Big names, price war top fall book plots
By Jane Henderson
POST-DISPATCH BOOK EDITOR
"We run the risk of seriously devaluing our product," Grisham told The Associated Press on Tuesday.
Albert Greco, a professor at Fordham University's Graduate School of Business Administration and senior researcher at the Institute for Publishing Research, says Wal-Mart wants to become the "Wal-Mart of the Internet." Already the biggest real-world retailer, it is rattling its e-business swords at Amazon.com, he says.
"Grisham is a very smart guy," Greco says.

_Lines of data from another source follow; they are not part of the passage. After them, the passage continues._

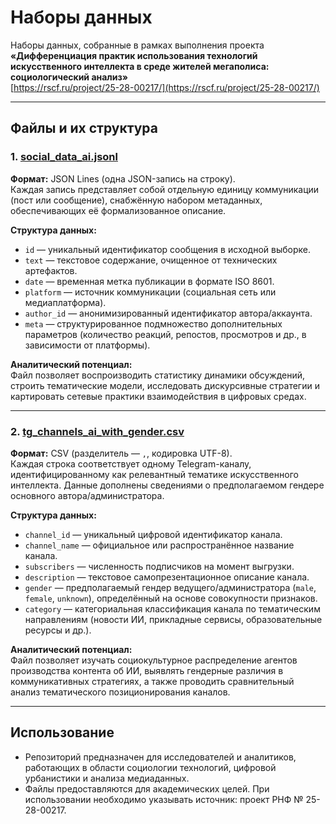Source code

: # Наборы данных

Наборы данных, собранные в рамках выполнения проекта  
**«Дифференциация практик использования технологий искусственного интеллекта в среде жителей мегаполиса: социологический анализ»**  
[https://rscf.ru/project/25-28-00217/](https://rscf.ru/project/25-28-00217/)

---

## Файлы и их структура

### 1. [social_data_ai.jsonl](https://github.com/ai-society-research/data/blob/main/data/social_data_ai.jsonl)

**Формат:** JSON Lines (одна JSON-запись на строку).  
Каждая запись представляет собой отдельную единицу коммуникации (пост или сообщение), снабжённую набором метаданных, обеспечивающих её формализованное описание.  

**Структура данных:**
- `id` — уникальный идентификатор сообщения в исходной выборке.  
- `text` — текстовое содержание, очищенное от технических артефактов.  
- `date` — временная метка публикации в формате ISO 8601.  
- `platform` — источник коммуникации (социальная сеть или медиаплатформа).  
- `author_id` — анонимизированный идентификатор автора/аккаунта.  
- `meta` — структурированное подмножество дополнительных параметров (количество реакций, репостов, просмотров и др., в зависимости от платформы).  

**Аналитический потенциал:**  
Файл позволяет воспроизводить статистику динамики обсуждений, строить тематические модели, исследовать дискурсивные стратегии и картировать сетевые практики взаимодействия в цифровых средах.

---

### 2. [tg_channels_ai_with_gender.csv](https://github.com/ai-society-research/data/blob/main/data/tg_channels_ai_with_gender.csv)

**Формат:** CSV (разделитель — `,`, кодировка UTF-8).  
Каждая строка соответствует одному Telegram-каналу, идентифицированному как релевантный тематике искусственного интеллекта. Данные дополнены сведениями о предполагаемом гендере основного автора/администратора.  

**Структура данных:**
- `channel_id` — уникальный цифровой идентификатор канала.  
- `channel_name` — официальное или распространённое название канала.  
- `subscribers` — численность подписчиков на момент выгрузки.  
- `description` — текстовое самопрезентационное описание канала.  
- `gender` — предполагаемый гендер ведущего/администратора (`male`, `female`, `unknown`), определённый на основе совокупности признаков.  
- `category` — категориальная классификация канала по тематическим направлениям (новости ИИ, прикладные сервисы, образовательные ресурсы и др.).  

**Аналитический потенциал:**  
Файл позволяет изучать социокультурное распределение агентов производства контента об ИИ, выявлять гендерные различия в коммуникативных стратегиях, а также проводить сравнительный анализ тематического позиционирования каналов.

---

## Использование

- Репозиторий предназначен для исследователей и аналитиков, работающих в области социологии технологий, цифровой урбанистики и анализа медиаданных.  
- Файлы предоставляются для академических целей. При использовании необходимо указывать источник: проект РНФ № 25-28-00217.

Although an online price war will help sell more copies of Grisham's "Ford Country," eventually it would hurt stores that carry thousands more titles than Wal-Mart does. It's the more traditional stores that stock older Grisham titles.
"What he's looking at is the state of book retailing," Greco says.
Before Grisham became well-known, he asked small bookstores whether he could set up a table to sell his first book, "A Time to Kill." They gave him the chance to peddle his product, and several million books later he no longer needs that table. But he hasn't forgotten those stores, he says. Wal-Mart may want Grisham, but it isn't going to give the next unknown writer a chance.
Erwin, of Main Street Books, says that with all the attention paid to the horse race, "anything that isn't big can get lost in the shuffle."
Although the availability of book outlets has increased, what they carry varies. Bookstores such as Barnes & Noble may stock about 170,000 titles. A discount store like Target may stock 14,000, and a club store, such as Costco, may stock a few hundred. In an effort to promote stores, Publishers Weekly dubbed Nov. 7 National Bookstore Day.
Greco expects online retailers to discount even more titles this fall, although perhaps not as low as $9.
But why discount books?
"The belief that people aren't reading is inaccurate," he says. "To assume this is a bad category is not true."
U.S. publishers expect to net about $10 billion this year. That covers just adult and children's trade books and doesn't include the extensive textbook market.
"They've been talking about the death of the book for a long time," Greco says. "The numbers don't seem to bear that out."